> WORK REQUIRED: Print the part of the discussion on electricity demand management from "Er, why? It" to "sky to fall.".

> TEXT PROVIDED:
|---|

    Er, why? It seems perfectly feasible to manage demand within a site to stay within agreed supply limits without any central control. As for responding to tariffs - we've had that in principle via radio switched for donkey's years - doesn't seem to have caused the sky to fall.

       - Andy,
  • Demand management could be done as simply as by allowing the mains frequency to droop at times of overload, and raising tarrifs on that basis, and having a little detector in things like water and storage heaters that detect this and give the user an option to load shed and save some money. No big central computer or complex and easily compromised network required -  that would be the 1960s solution.
  • I think that neither of you has analysed the problem properly. I am not talking about that kind of management. I have a 1 MVA supply, Clearly, I would not add enough chargers to exceed my supply. The kind of demand management I am talking about is to match the car charging to the wind and solar supply limits of the entire grid. There is no point whatever in running an electric car unless it is solely charged from "renewables", because the car/charging system is less efficient than a fossil-fueled car by itself, and miles more expensive to make and provide infrastructure to run it.
|---|
> SOURCE INFORMATION:
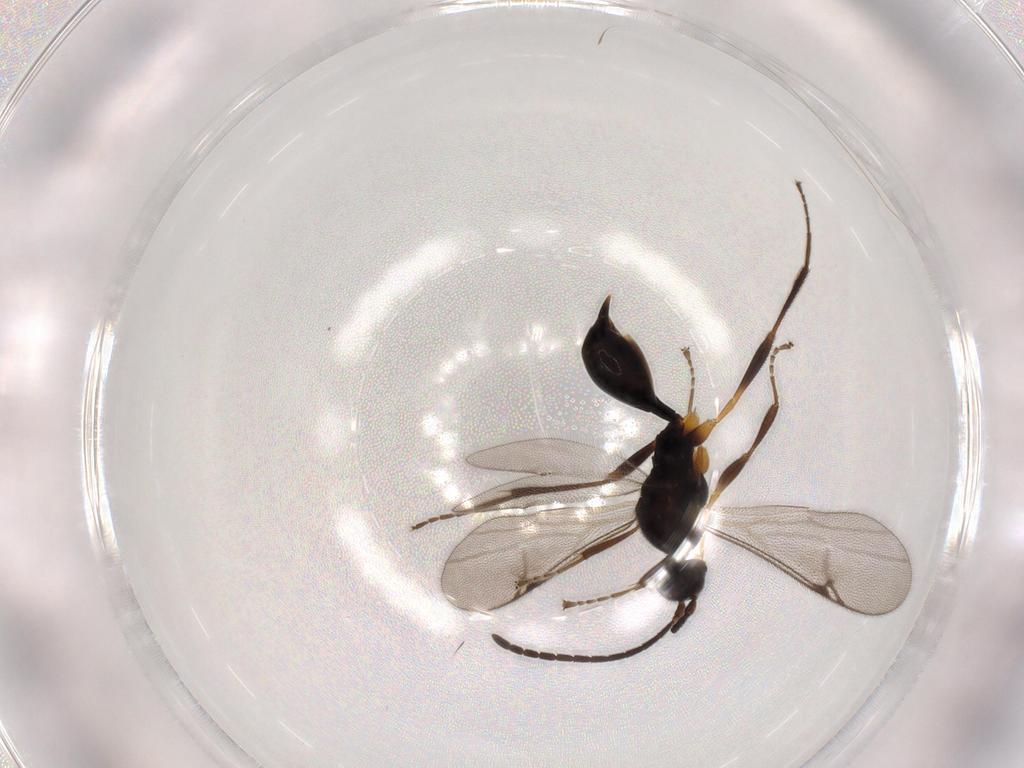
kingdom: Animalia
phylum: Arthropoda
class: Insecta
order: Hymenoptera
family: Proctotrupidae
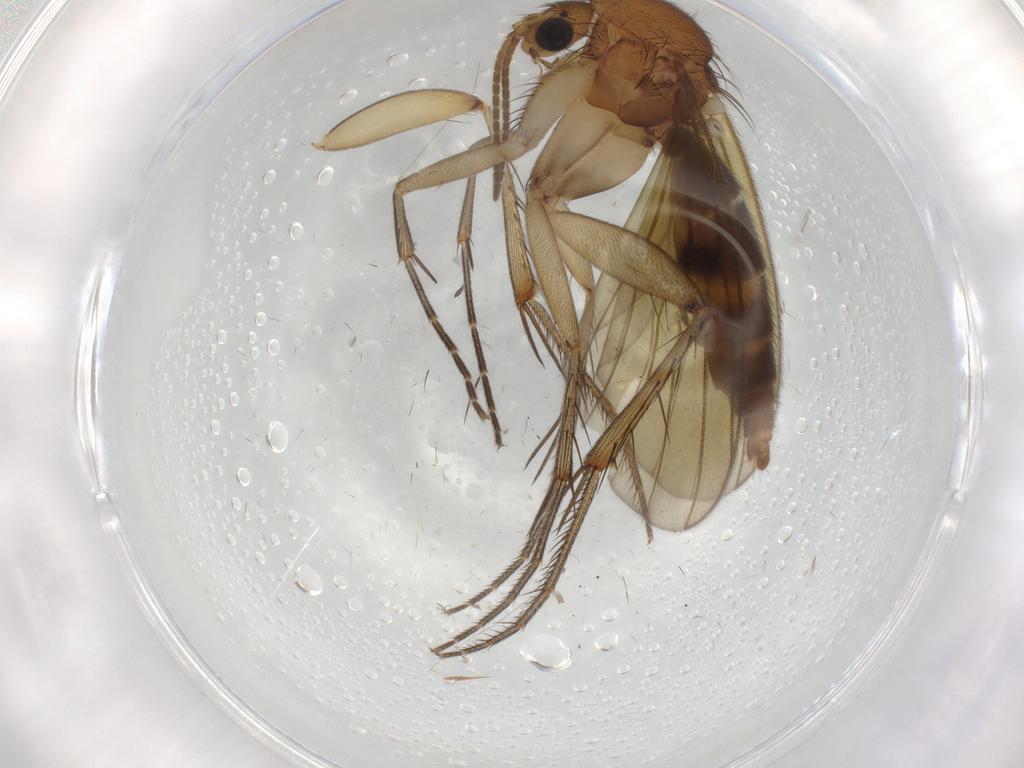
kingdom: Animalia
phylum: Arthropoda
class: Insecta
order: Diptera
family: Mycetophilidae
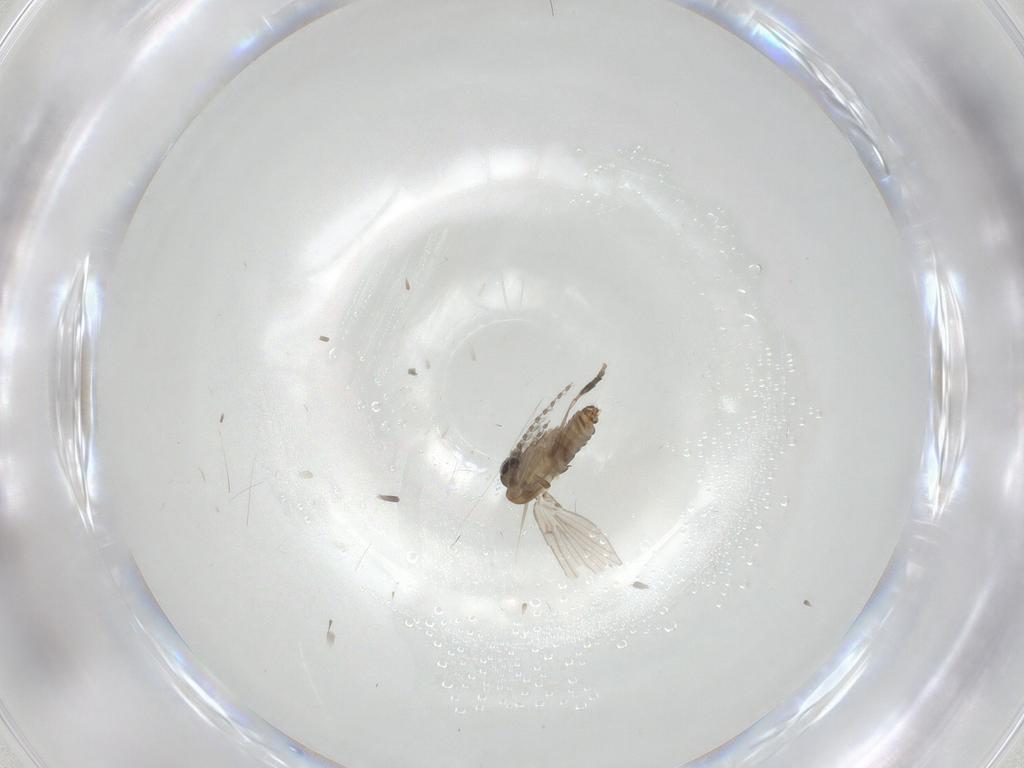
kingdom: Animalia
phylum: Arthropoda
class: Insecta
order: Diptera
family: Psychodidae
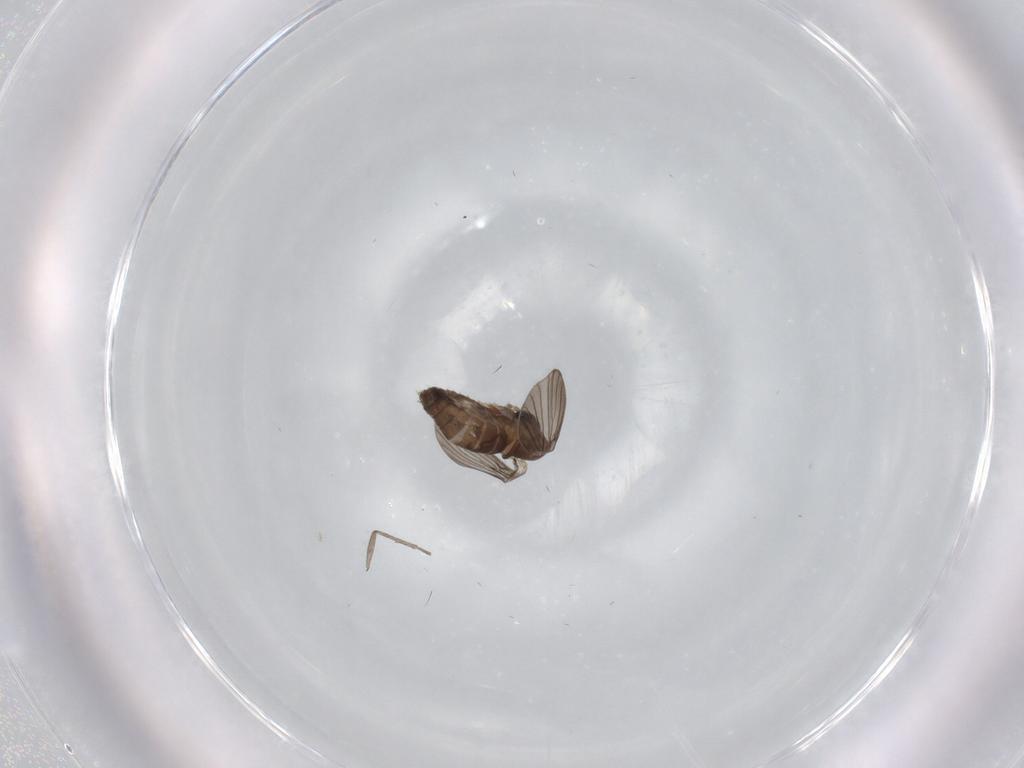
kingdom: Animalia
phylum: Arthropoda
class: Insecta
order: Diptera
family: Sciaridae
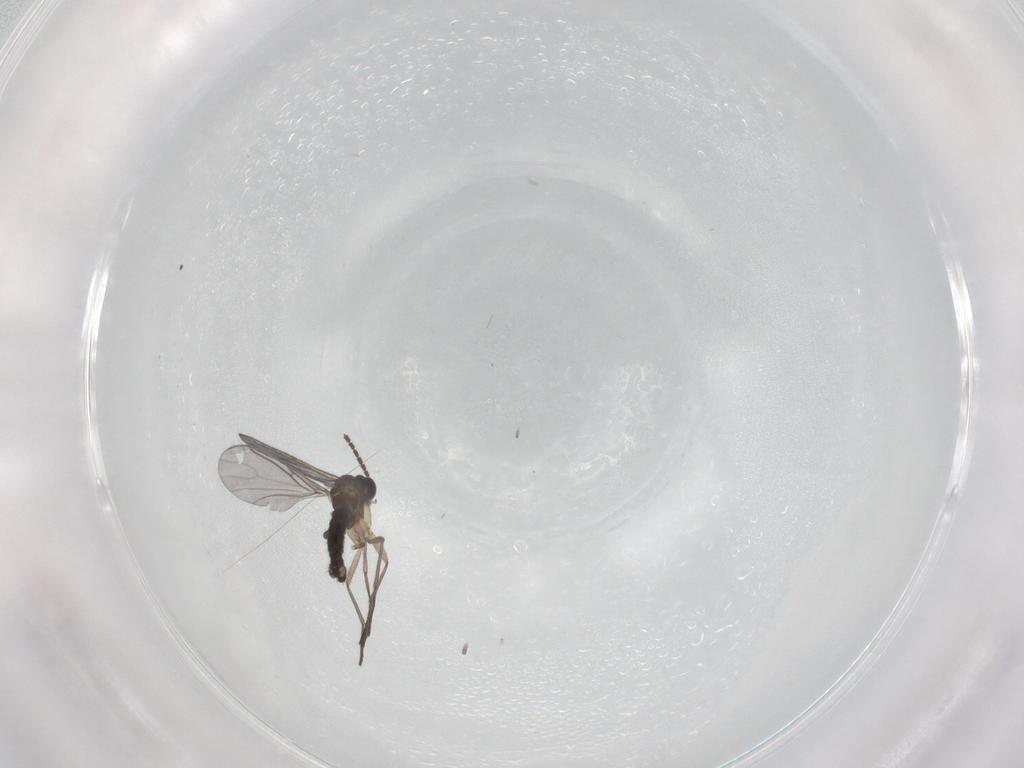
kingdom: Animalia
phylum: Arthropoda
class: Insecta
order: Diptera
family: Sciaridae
|---|
> SOLUTION BELOW:
Er, why? It seems perfectly feasible to manage demand within a site to stay within agreed supply limits without any central control. As for responding to tariffs - we've had that in principle via radio switched for donkey's years - doesn't seem to have caused the sky to fall.